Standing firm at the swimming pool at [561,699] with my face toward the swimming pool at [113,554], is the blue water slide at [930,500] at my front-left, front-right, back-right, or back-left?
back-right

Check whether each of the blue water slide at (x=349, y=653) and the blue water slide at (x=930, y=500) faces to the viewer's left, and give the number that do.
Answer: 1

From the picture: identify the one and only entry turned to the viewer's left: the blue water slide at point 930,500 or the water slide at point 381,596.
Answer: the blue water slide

▸ **EXERCISE BRIEF**
Return the records in full. Omit nothing.

▸ **TASK ANSWER**
Standing firm at the swimming pool at [561,699] with my face toward the swimming pool at [113,554], is the blue water slide at [930,500] at my front-left, front-right, back-right, or back-left?
back-right

Check whether each of the blue water slide at (x=349, y=653) and the blue water slide at (x=930, y=500) faces to the viewer's left, and give the number that do.
Answer: 1

From the picture: identify the one and only entry turned to the viewer's left: the blue water slide at point 930,500 or the water slide at point 381,596.
Answer: the blue water slide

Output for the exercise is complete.